Fistula from left internal mammary artery (LIMA) to pulmonary artery (PA) is rarely encountered in daily practice. In recent years, endovascular therapy options have emerged for the treatment of fistula formations and replaced with surgery.

A 53-year-old man admitted to our outpatient clinic with symptoms of typical angina and shortness of breath despite optimal medical therapy. In his relevant history, he had a coronary artery bypass graft (CABG) operation in 2009 in which his LIMA was anastomosed to left anterior descending (LAD) and ramus artery sequentially. Coronary angiography including selective imaging of LIMA demonstrated a fistula formation originating from the proximal portion of the LIMA and draining to PA. After successful closure of fistula with transcatheter coil embolization, the patient was discharged without any complication and symptom.

In conclusion, although LIMA to PA fistula is an infrequent clinical condition, it should be considered as a potential cause of persistent angina after CABG operation. Treatment options include conservative medical therapy, surgical ligation and endovascular interventions. The best therapy should be individualised for each patient in respect to patient’s symptoms, surgical compatibility and anatomy of fistula.

Keywords
Mammary Arteries/surgery; Pulmonary Artery; Arterio-Arterial Fistula; Embolization, Therapeutic; Cardiac Catheterization; Drug-Eluting Stents; Self Expandable Metallic Stents

Resumo

A fístula da artéria mamária interna esquerda (AMIE) para a artéria pulmonar (AP) é raramente encontrada na prática diária. Nos últimos anos, opções de terapia endovascular surgiram para o tratamento de formações de fístula e foram substituídas por cirurgia.

Um homem de 53 anos de idade, internado em nosso ambulatório com sintomas de angina típica e falta de ar, apesar da terapia clínica ideal. Em seu histórico relevante, ele teve uma cirurgia de revascularização miocárdica (CRM) em 2009, na qual sua AMIE foi anastomosada à descendente anterior esquerda (DAE) e à artéria ramus sequencialmente. A angiografia coronária, incluindo imagens seletivas da AMIE, demonstrou uma formação de fístula proveniente da porção proximal da AMIE e drenando para AP. Após o fechamento bem-sucedido da fístula com embolização transcateter com mola, o paciente recebeu alta sem qualquer complicação e sintoma.

_Data section_.
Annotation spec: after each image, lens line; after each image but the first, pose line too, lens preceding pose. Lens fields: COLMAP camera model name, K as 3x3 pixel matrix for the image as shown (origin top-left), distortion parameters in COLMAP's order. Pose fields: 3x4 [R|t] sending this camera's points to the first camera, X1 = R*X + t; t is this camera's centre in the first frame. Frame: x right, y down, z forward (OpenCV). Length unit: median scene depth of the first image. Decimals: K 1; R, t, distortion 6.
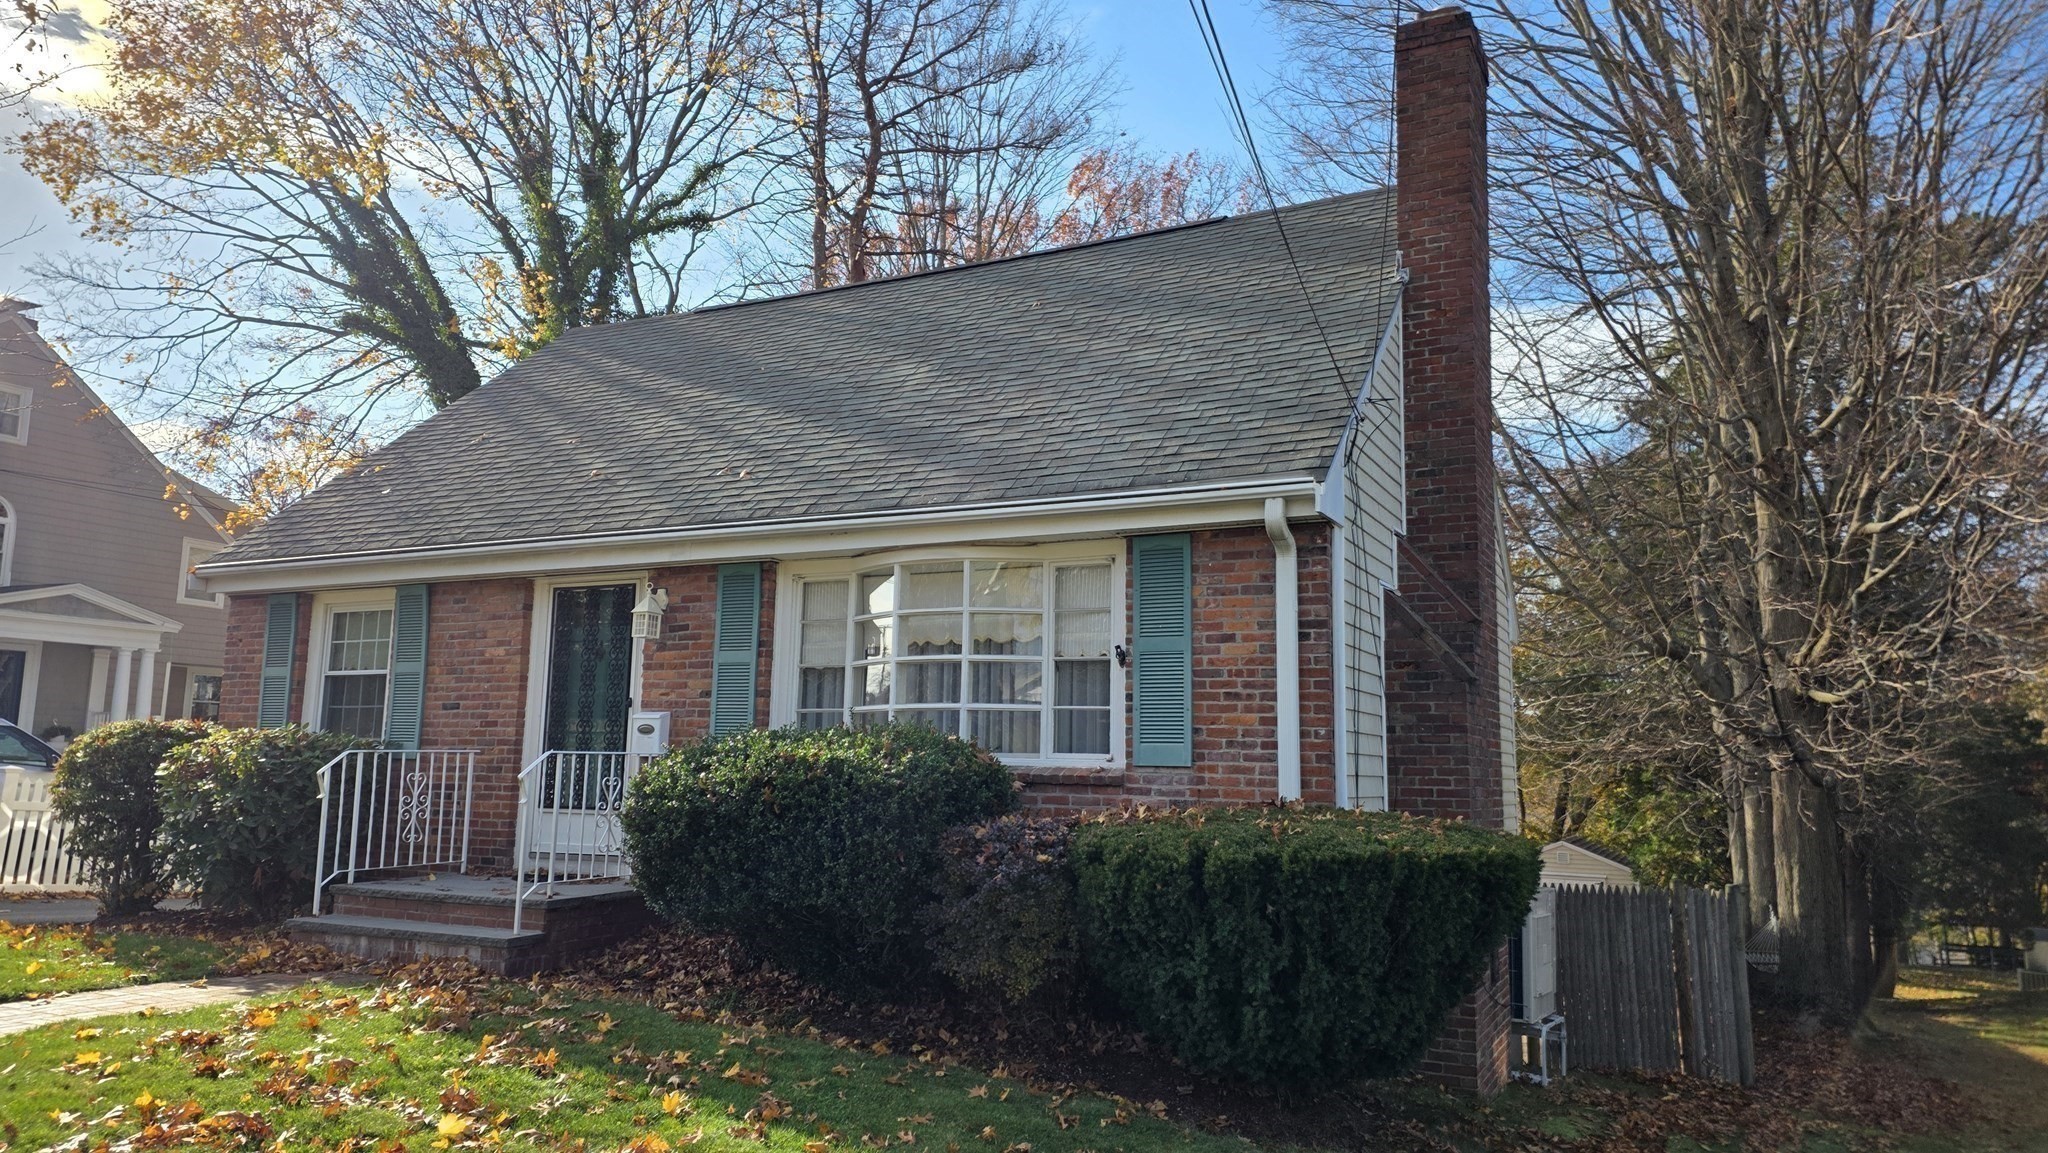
lens RADIAL K [[1332.0, 0, 1024.8], [0, 1332.0, 577.7], [0, 0, 1]] dist [0.077045, -0.082069]
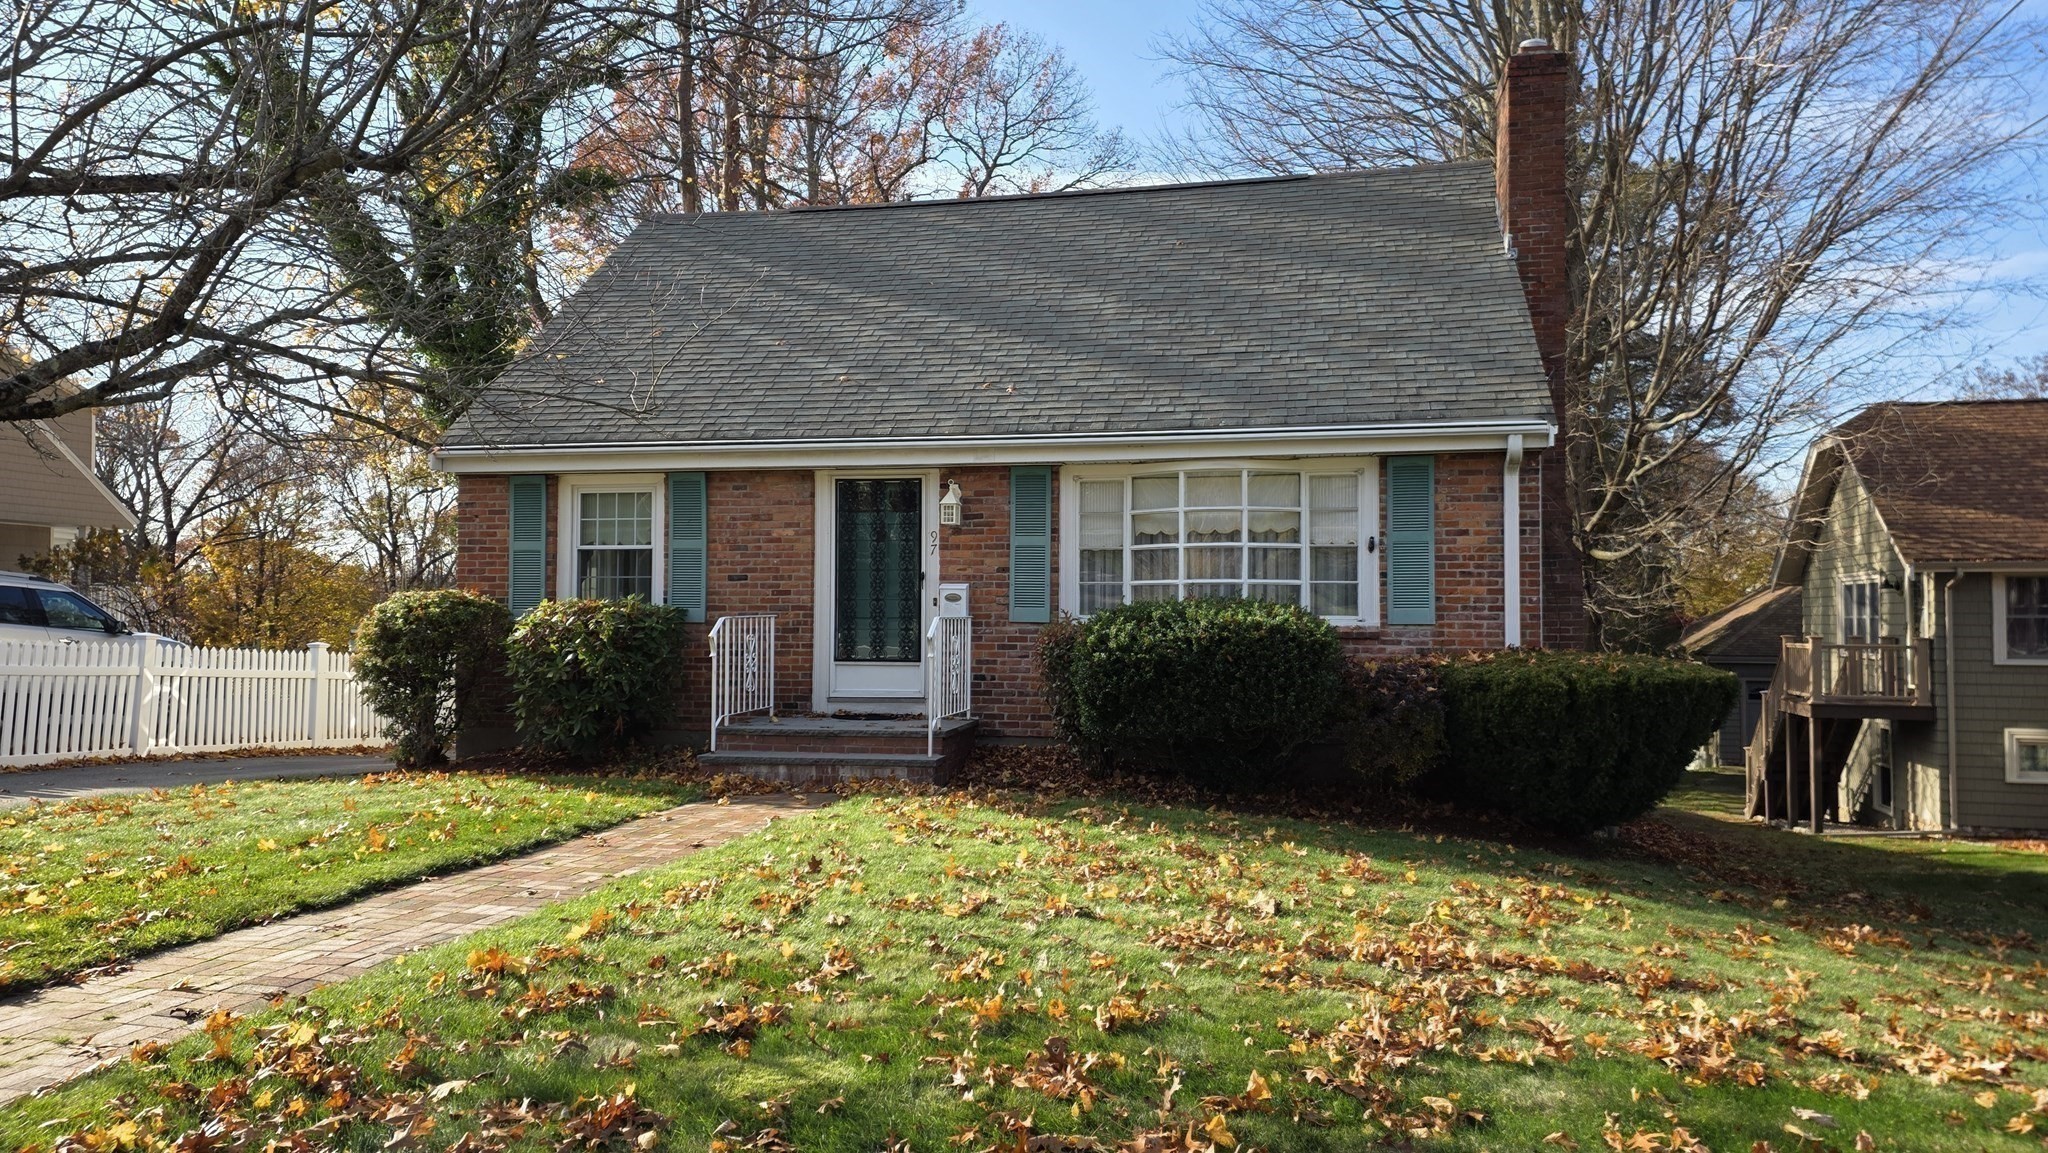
lens RADIAL K [[1353.2, 0, 990.6], [0, 1353.2, 576.7], [0, 0, 1]] dist [0.077959, -0.031144]
pose [[0.972413, -0.005022, 0.233212, -0.542998], [-0.020898, 0.993873, 0.108537, -0.043820], [-0.232328, -0.110416, 0.966350, -0.220098]]
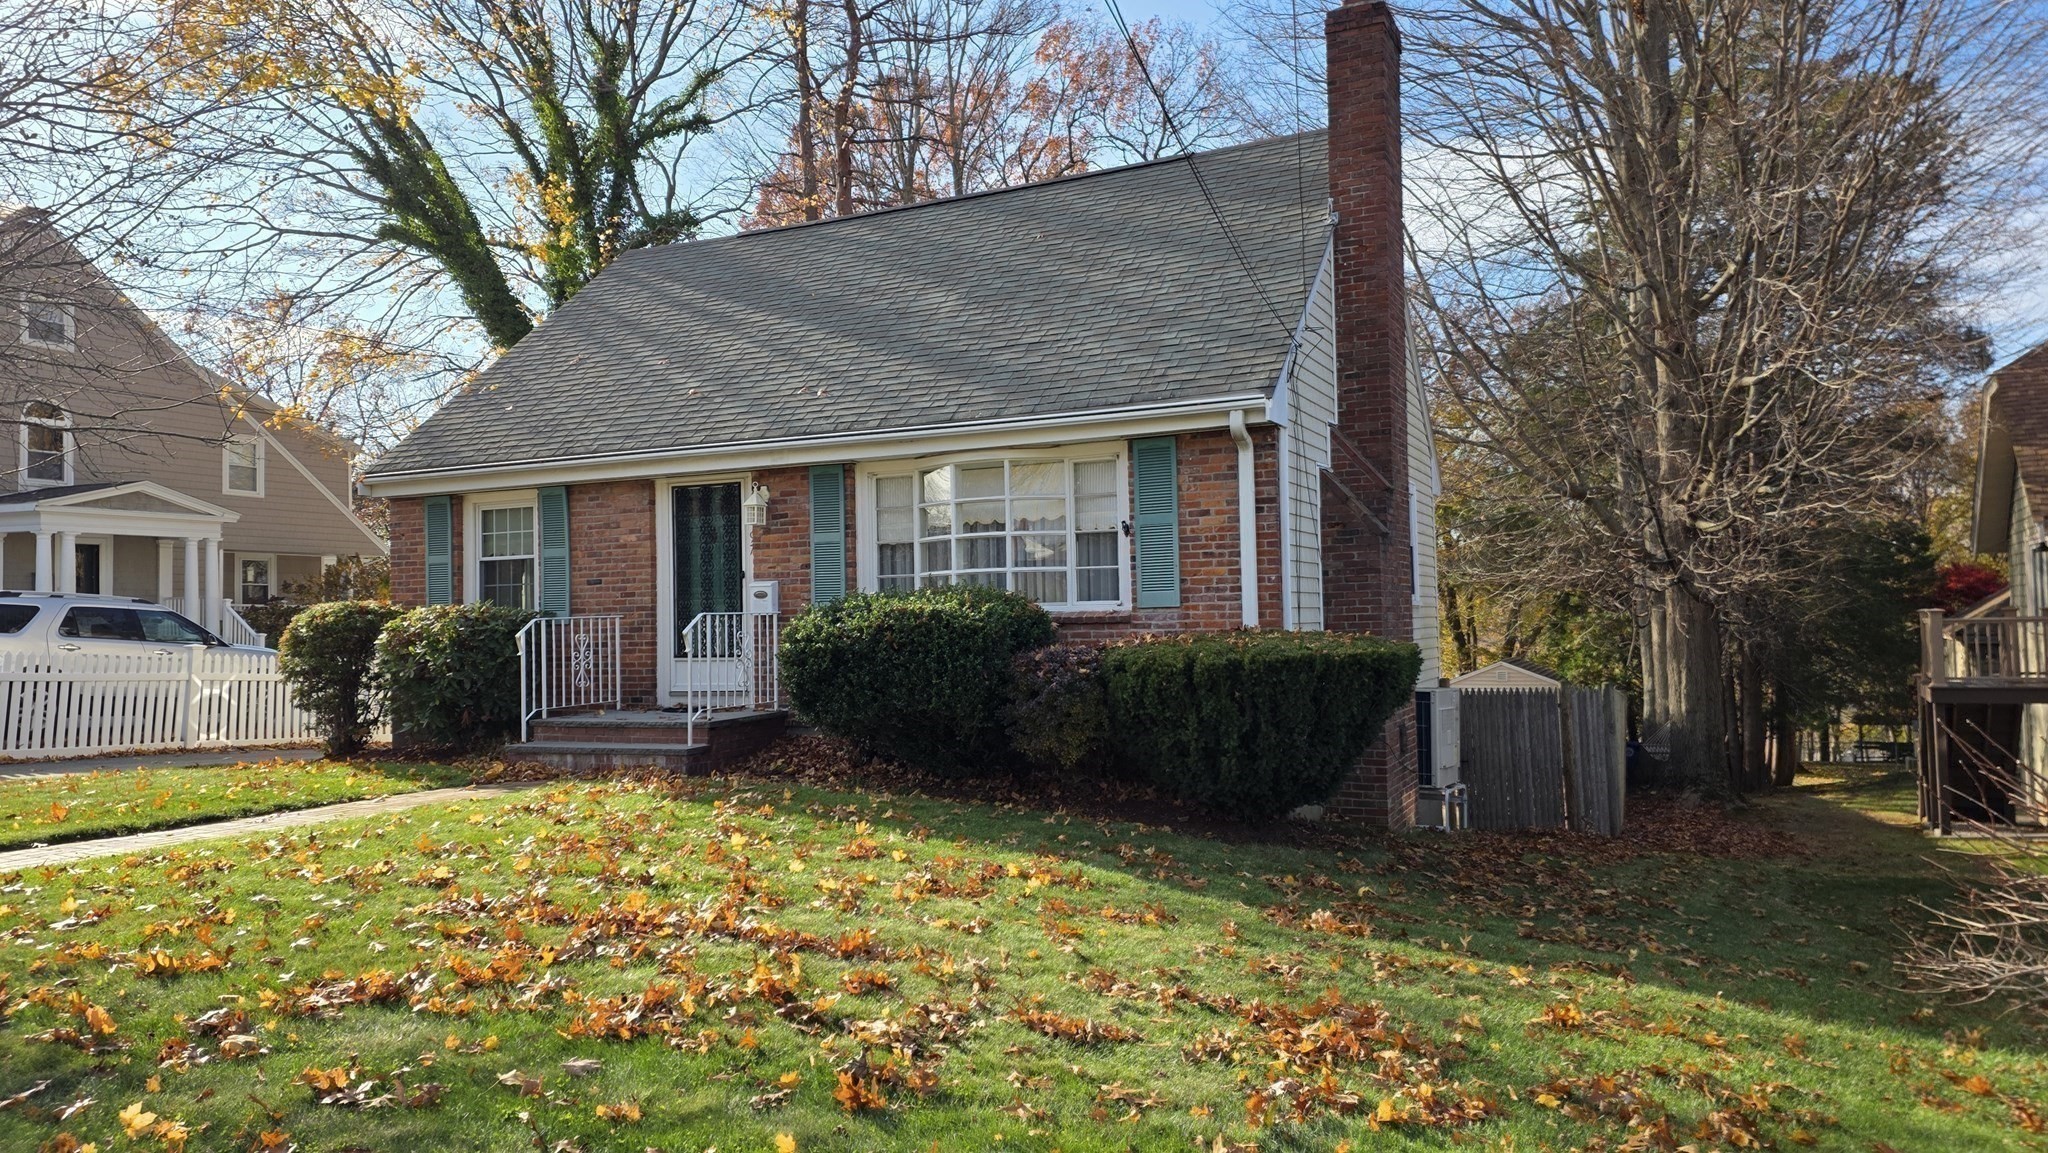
lens RADIAL K [[1332.0, 0, 1024.8], [0, 1332.0, 577.7], [0, 0, 1]] dist [0.077045, -0.082069]
pose [[0.999021, -0.039038, 0.020825, -0.052086], [0.036490, 0.993126, 0.111213, -0.038994], [-0.025024, -0.110344, 0.993578, -0.299370]]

_To do_.
**A.** Copy the passage of the fistula case report from "In conclusion, although" to "anatomy of fistula." word for word.
**B.** According to the fistula case report, what factors should guide the choice of treatment for each patient? Answer in one to three sentences.
**C.** Write the next part of the fistula case report, picking up after its final sentence.

_Per-task outputs_.
**A.**
In conclusion, although LIMA to PA fistula is an infrequent clinical condition, it should be considered as a potential cause of persistent angina after CABG operation. Treatment options include conservative medical therapy, surgical ligation and endovascular interventions. The best therapy should be individualised for each patient in respect to patient’s symptoms, surgical compatibility and anatomy of fistula.

**B.** The report says the best therapy should be chosen individually for each patient. The choice should depend on the patient's symptoms, whether surgery is suitable for them, and the anatomy of the fistula.

**C.**
Em conclusão, embora fístula entre AMIE e AP seja uma condição clínica pouco frequente, deve ser considerada como uma causa potencial de angina persistente após a operação de revascularização do miocárdio. As opções de tratamento incluem terapia médica conservadora, ligadura cirúrgica e intervenções endovasculares. A melhor terapia deve ser individualizada para cada paciente em relação aos sintomas do paciente, compatibilidade cirúrgica e anatomia da fístula.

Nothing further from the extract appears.